The problem is that Google is acting on such submissions immediately without verifying anything. We file counter notices, but it takes time for Google to process them, meanwhile the traffic is lost.

Does anyone know how to fight back in such cases?
 
Savages.

Sue them if you know who they are.
 
Does anyone know how to fight back in such cases?
I had something similar happen many years ago. I can only tell you what I did. Which was to try to identify a short list of suspects - and then I returned the shots. Of course, take all the precautions necessary.
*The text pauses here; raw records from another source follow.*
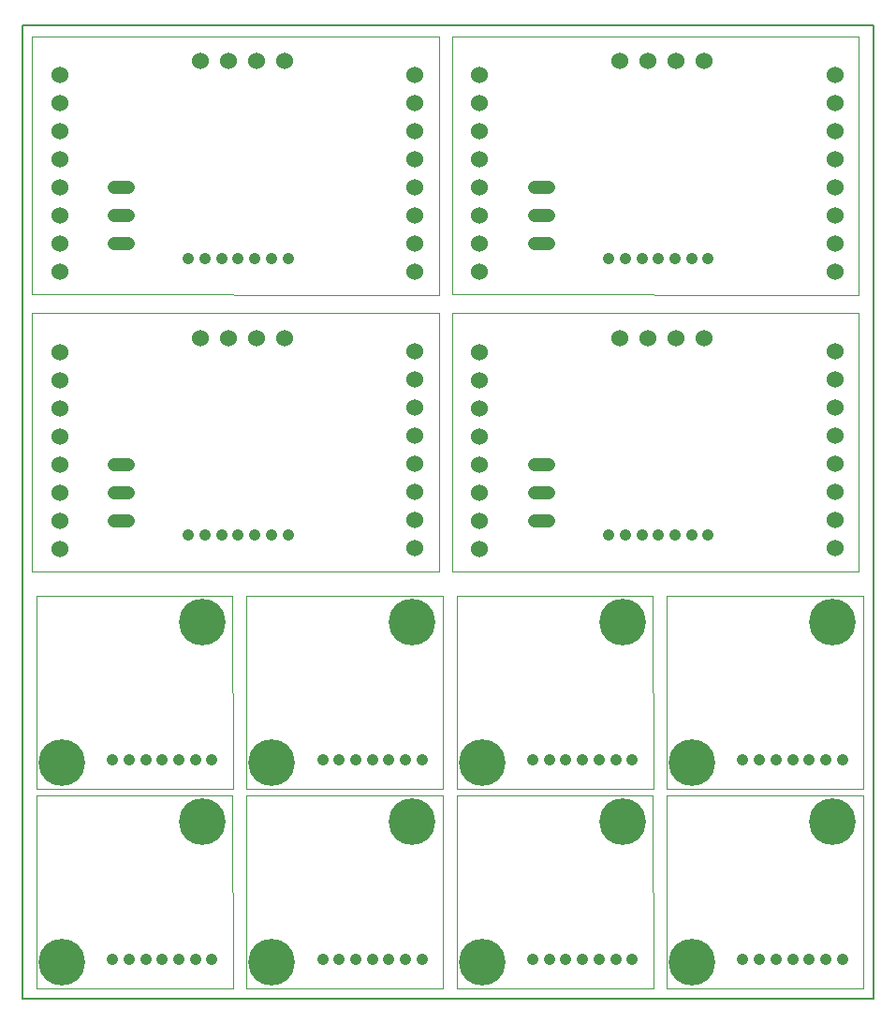
<source format=gbs>
G04 EAGLE Gerber X2 export*
%TF.Part,Single*%
%TF.FileFunction,Other,Solder Mask bottom*%
%TF.FilePolarity,Positive*%
%TF.GenerationSoftware,Autodesk,EAGLE,9.1.1*%
%TF.CreationDate,2018-08-10T14:22:37Z*%
G75*
%MOMM*%
%FSLAX34Y34*%
%LPD*%
%AMOC8*
5,1,8,0,0,1.08239X$1,22.5*%
G01*
%ADD10C,0.152400*%
%ADD11C,0.000000*%
%ADD12C,1.050000*%
%ADD13C,1.524000*%
%ADD14C,1.219200*%
%ADD15C,4.216000*%


D10*
X0Y100000D02*
X0Y980000D01*
X770000Y980000D01*
X770000Y100000D01*
X0Y100000D01*
D11*
X8908Y736480D02*
X376700Y736226D01*
X376700Y969654D01*
X8908Y969400D01*
X8908Y736480D01*
X388908Y736480D02*
X756700Y736226D01*
X756700Y969654D01*
X388908Y969400D01*
X388908Y736480D01*
X190700Y109500D02*
X12700Y109500D01*
X190700Y109500D02*
X190300Y284000D01*
X12700Y284000D01*
X12700Y109500D01*
X202700Y109500D02*
X380700Y109500D01*
X380300Y284000D01*
X202700Y284000D01*
X202700Y109500D01*
X392700Y109500D02*
X570700Y109500D01*
X570300Y284000D01*
X392700Y284000D01*
X392700Y109500D01*
X582700Y109500D02*
X760700Y109500D01*
X760300Y284000D01*
X582700Y284000D01*
X582700Y109500D01*
X190700Y289500D02*
X12700Y289500D01*
X190700Y289500D02*
X190300Y464000D01*
X12700Y464000D01*
X12700Y289500D01*
X202700Y289500D02*
X380700Y289500D01*
X380300Y464000D01*
X202700Y464000D01*
X202700Y289500D01*
X392700Y289500D02*
X570700Y289500D01*
X570300Y464000D01*
X392700Y464000D01*
X392700Y289500D01*
X582700Y289500D02*
X760700Y289500D01*
X760300Y464000D01*
X582700Y464000D01*
X582700Y289500D01*
X376700Y486226D02*
X8908Y486480D01*
X376700Y486226D02*
X376700Y719654D01*
X8908Y719400D01*
X8908Y486480D01*
X388908Y486480D02*
X756700Y486226D01*
X756700Y719654D01*
X388908Y719400D01*
X388908Y486480D01*
D12*
X150400Y769200D03*
X165400Y769200D03*
X180400Y769200D03*
X195400Y769200D03*
X210400Y769200D03*
X225400Y769200D03*
X240400Y769200D03*
D13*
X237000Y947300D03*
X211600Y947300D03*
X186200Y947300D03*
X160800Y947300D03*
X355110Y757054D03*
X355110Y782454D03*
X355110Y807854D03*
X355110Y833254D03*
X355110Y858654D03*
X355110Y884054D03*
X355110Y909454D03*
X355110Y934854D03*
X33800Y756800D03*
X33800Y782200D03*
X33800Y807600D03*
X33800Y833000D03*
X33800Y858400D03*
X33800Y883800D03*
X33800Y909200D03*
X33800Y934600D03*
D14*
X83584Y833000D02*
X95776Y833000D01*
X95776Y807600D02*
X83584Y807600D01*
X83584Y782200D02*
X95776Y782200D01*
D12*
X530400Y769200D03*
X545400Y769200D03*
X560400Y769200D03*
X575400Y769200D03*
X590400Y769200D03*
X605400Y769200D03*
X620400Y769200D03*
D13*
X617000Y947300D03*
X591600Y947300D03*
X566200Y947300D03*
X540800Y947300D03*
X735110Y757054D03*
X735110Y782454D03*
X735110Y807854D03*
X735110Y833254D03*
X735110Y858654D03*
X735110Y884054D03*
X735110Y909454D03*
X735110Y934854D03*
X413800Y756800D03*
X413800Y782200D03*
X413800Y807600D03*
X413800Y833000D03*
X413800Y858400D03*
X413800Y883800D03*
X413800Y909200D03*
X413800Y934600D03*
D14*
X463584Y833000D02*
X475776Y833000D01*
X475776Y807600D02*
X463584Y807600D01*
X463584Y782200D02*
X475776Y782200D01*
D12*
X171690Y135870D03*
X156690Y135870D03*
X141690Y135870D03*
X126690Y135870D03*
X111690Y135870D03*
X96690Y135870D03*
X81690Y135870D03*
X361690Y135870D03*
X346690Y135870D03*
X331690Y135870D03*
X316690Y135870D03*
X301690Y135870D03*
X286690Y135870D03*
X271690Y135870D03*
X551690Y135870D03*
X536690Y135870D03*
X521690Y135870D03*
X506690Y135870D03*
X491690Y135870D03*
X476690Y135870D03*
X461690Y135870D03*
X741690Y135870D03*
X726690Y135870D03*
X711690Y135870D03*
X696690Y135870D03*
X681690Y135870D03*
X666690Y135870D03*
X651690Y135870D03*
X171690Y315870D03*
X156690Y315870D03*
X141690Y315870D03*
X126690Y315870D03*
X111690Y315870D03*
X96690Y315870D03*
X81690Y315870D03*
X361690Y315870D03*
X346690Y315870D03*
X331690Y315870D03*
X316690Y315870D03*
X301690Y315870D03*
X286690Y315870D03*
X271690Y315870D03*
X551690Y315870D03*
X536690Y315870D03*
X521690Y315870D03*
X506690Y315870D03*
X491690Y315870D03*
X476690Y315870D03*
X461690Y315870D03*
X741690Y315870D03*
X726690Y315870D03*
X711690Y315870D03*
X696690Y315870D03*
X681690Y315870D03*
X666690Y315870D03*
X651690Y315870D03*
X150400Y519200D03*
X165400Y519200D03*
X180400Y519200D03*
X195400Y519200D03*
X210400Y519200D03*
X225400Y519200D03*
X240400Y519200D03*
D13*
X237000Y697300D03*
X211600Y697300D03*
X186200Y697300D03*
X160800Y697300D03*
X355110Y507054D03*
X355110Y532454D03*
X355110Y557854D03*
X355110Y583254D03*
X355110Y608654D03*
X355110Y634054D03*
X355110Y659454D03*
X355110Y684854D03*
X33800Y506800D03*
X33800Y532200D03*
X33800Y557600D03*
X33800Y583000D03*
X33800Y608400D03*
X33800Y633800D03*
X33800Y659200D03*
X33800Y684600D03*
D14*
X83584Y583000D02*
X95776Y583000D01*
X95776Y557600D02*
X83584Y557600D01*
X83584Y532200D02*
X95776Y532200D01*
D12*
X530400Y519200D03*
X545400Y519200D03*
X560400Y519200D03*
X575400Y519200D03*
X590400Y519200D03*
X605400Y519200D03*
X620400Y519200D03*
D13*
X617000Y697300D03*
X591600Y697300D03*
X566200Y697300D03*
X540800Y697300D03*
X735110Y507054D03*
X735110Y532454D03*
X735110Y557854D03*
X735110Y583254D03*
X735110Y608654D03*
X735110Y634054D03*
X735110Y659454D03*
X735110Y684854D03*
X413800Y506800D03*
X413800Y532200D03*
X413800Y557600D03*
X413800Y583000D03*
X413800Y608400D03*
X413800Y633800D03*
X413800Y659200D03*
X413800Y684600D03*
D14*
X463584Y583000D02*
X475776Y583000D01*
X475776Y557600D02*
X463584Y557600D01*
X463584Y532200D02*
X475776Y532200D01*
D15*
X35806Y133366D03*
X162806Y260366D03*
X225806Y133366D03*
X352806Y260366D03*
X415806Y133366D03*
X542806Y260366D03*
X605806Y133366D03*
X732806Y260366D03*
X35806Y313366D03*
X162806Y440366D03*
X225806Y313366D03*
X352806Y440366D03*
X415806Y313366D03*
X542806Y440366D03*
X605806Y313366D03*
X732806Y440366D03*
M02*

</source>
Large companies rarely use such tactics. So, I ignored any large, legit looking organization. I identified newer sites and sites that were rising in the search results. I carefully hid my identity and filed takedown notices from different locations on different days. Using a crappy, all-cash cell phone I monitored the search results and the email address I used in the DMCA.

I have found that most web people don't even know about the DMCA. Even if they have heard of it they often don't know how to respond. As I watched pages drop out off Google I started to receive the most vile threats on one of my DMCA emails. Someone was really upset. A few weeks later one of the URLs popped back up on Google. Someone knows enough about the DMCA to file a Counter Notice. So, I send many take down notices against tons of pages on that site. I got lucky because after many threats, included death threats, the person responding sent an email that said something like, "Truce?".

This took a while because each take down notice would take days to get organized. Then I would need to wait a couple weeks to see if the URLs came back into the search results. Wash, rinse, repeat.

The end results was the DMCA attacks stopped. I had a lot of time on my hands back then.